I am using HTM to implement data anomaly detection
According to my understanding:
HTM continuously learns the data pattern and predicts the next input, and gets anomalous scores by measuring the deviation of the model’s predicted input from the actual input.
and I think:
When the data is abnormal, the network will still update the synaptic connection.
The idea comes from:
The given data is a sequence anomaly, but the HTM test results show that some points in this sequence are abnormal and the other points are normal. I guess the above situation is caused.
If so, whether the point considered abnormal can be fed back to the HTM model to restore the synaptic connection to the value of the previous step.
Any help will be less appreciated.
Yes, you are correct. But in normal operation, anomalies should occur very rarely. So much so that HTM will have time to recover from the mis-learning by updating synaptic strengths in the following sequences. Learning even anomaly happens also assists HTM’s ability to adapt to new patterns and distribution shifts gradually.
And that leads to
That is not doable in the NuPIC/HTM.core as the design doesn’t allow it. But other HTM implementation (like mine) does.

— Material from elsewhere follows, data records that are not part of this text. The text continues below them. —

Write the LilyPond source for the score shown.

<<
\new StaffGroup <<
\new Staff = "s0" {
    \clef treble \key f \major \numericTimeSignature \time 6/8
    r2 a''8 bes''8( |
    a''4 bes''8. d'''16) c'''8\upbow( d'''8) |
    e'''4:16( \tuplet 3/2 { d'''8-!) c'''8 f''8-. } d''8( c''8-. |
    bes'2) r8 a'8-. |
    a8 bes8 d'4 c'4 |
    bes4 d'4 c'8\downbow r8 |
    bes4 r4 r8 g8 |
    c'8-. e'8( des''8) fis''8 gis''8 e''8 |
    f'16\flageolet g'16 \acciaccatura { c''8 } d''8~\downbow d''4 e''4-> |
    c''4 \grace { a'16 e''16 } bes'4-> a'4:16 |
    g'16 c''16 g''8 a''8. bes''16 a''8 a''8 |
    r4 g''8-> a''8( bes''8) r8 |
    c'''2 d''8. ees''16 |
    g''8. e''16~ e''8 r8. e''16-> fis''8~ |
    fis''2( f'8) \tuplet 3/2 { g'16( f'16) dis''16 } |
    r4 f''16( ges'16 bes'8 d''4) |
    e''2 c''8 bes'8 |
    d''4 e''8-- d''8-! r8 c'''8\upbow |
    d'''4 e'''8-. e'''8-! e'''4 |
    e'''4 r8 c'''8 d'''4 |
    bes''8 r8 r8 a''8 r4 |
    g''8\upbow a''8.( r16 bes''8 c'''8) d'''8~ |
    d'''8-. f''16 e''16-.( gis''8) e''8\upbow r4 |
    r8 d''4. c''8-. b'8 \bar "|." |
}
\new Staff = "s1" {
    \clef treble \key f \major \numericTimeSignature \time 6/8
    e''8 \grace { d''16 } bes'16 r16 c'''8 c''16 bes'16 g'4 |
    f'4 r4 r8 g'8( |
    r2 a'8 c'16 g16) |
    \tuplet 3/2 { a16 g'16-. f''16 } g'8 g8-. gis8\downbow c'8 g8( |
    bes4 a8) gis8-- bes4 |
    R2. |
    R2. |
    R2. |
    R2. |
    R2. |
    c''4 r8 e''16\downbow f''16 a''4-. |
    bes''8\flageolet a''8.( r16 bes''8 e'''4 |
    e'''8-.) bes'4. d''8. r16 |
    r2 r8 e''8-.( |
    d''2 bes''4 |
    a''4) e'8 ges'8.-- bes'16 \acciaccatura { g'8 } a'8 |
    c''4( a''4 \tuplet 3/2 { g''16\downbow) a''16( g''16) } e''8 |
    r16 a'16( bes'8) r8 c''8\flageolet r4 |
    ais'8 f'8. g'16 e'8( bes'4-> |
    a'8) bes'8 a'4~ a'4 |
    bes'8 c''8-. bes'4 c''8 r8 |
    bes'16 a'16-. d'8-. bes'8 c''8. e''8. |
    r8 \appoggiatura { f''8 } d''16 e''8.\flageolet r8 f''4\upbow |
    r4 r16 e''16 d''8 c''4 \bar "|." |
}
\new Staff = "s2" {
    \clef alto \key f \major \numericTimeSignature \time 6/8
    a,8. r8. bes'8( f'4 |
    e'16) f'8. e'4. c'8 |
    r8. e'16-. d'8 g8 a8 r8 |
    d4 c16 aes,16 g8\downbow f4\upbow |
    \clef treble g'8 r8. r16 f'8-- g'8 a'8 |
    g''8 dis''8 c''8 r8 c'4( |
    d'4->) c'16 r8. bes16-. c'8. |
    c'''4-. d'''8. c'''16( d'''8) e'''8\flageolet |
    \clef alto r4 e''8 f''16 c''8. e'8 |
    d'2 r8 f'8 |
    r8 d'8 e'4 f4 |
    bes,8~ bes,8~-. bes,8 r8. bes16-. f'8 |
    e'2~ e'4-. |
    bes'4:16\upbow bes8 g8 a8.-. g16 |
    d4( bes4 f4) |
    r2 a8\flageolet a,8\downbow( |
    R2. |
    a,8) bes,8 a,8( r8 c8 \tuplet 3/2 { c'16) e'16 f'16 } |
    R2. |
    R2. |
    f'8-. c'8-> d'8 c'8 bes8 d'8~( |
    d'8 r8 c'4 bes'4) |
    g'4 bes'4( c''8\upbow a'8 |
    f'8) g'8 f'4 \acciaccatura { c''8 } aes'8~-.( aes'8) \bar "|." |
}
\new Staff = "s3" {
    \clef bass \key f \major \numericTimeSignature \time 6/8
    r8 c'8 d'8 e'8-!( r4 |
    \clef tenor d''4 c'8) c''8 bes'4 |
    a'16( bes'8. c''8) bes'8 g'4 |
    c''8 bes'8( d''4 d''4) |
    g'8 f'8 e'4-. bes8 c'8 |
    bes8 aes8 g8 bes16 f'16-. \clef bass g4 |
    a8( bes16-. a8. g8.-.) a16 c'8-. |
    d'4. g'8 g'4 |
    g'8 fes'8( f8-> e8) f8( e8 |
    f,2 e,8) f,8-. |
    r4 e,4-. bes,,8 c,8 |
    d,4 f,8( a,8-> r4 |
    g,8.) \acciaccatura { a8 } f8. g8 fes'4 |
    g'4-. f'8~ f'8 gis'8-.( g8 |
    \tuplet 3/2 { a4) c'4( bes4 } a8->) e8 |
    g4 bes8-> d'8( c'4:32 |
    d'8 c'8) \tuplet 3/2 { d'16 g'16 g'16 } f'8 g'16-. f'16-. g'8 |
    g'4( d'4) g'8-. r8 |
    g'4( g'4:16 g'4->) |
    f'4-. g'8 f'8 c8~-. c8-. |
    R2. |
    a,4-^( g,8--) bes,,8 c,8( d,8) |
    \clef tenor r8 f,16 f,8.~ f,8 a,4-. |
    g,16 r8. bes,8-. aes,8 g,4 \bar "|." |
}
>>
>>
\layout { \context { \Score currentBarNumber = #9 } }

Thank you for your reply, I understand what you mean.
However, I still have a confusion. The following is my original data. The black point is the original point, the red point is the HTM anomaly detection result, and the green point is the abnormal data label.
Although the above figure looks good, the HTM algorithm considers some abnormal points (larger values, empirical knowledge) to be normal, as shown in the following figure.
The traditional method is generally based on statistics, and the rise of the gradient beyond the threshold is considered to be the beginning of the abnormality, and continues until the gradient falls below the threshold to conclude the abnormality.
The HTM algorithm considers that some points are normal during this period of time, and some points are abnormal.
I am not quite sure why this is happening.
Can you suggest a possible direction?
I can’t tell for sure without your code. But it looks like HTM (to be specific, the Spatial Pooler) having just started learning and have no idea what’s going on. Remember HTM is doing realtime anomaly detection. It can’t see into the future and determine weather the an anomaly is present. It has to rely on past data.
I’m currently using the Hot Gym anomaly example script as a template (https://github.com/numenta/nupic/tree/master/examples/opf/clients/hotgym/anomaly) and just made some minor changes to fit my data set.
My data set is similar to the example data set, with about 50,000. The data shown in the above table is about 20,000,so I think HTM has been learning for a long time.
So I am still confused why HTM thinks the yellow point in the above table is normal.
My guess is that it is due to the anomalies you highlighted are at the very beginning of the data. Where the SP haven’t been trained enough.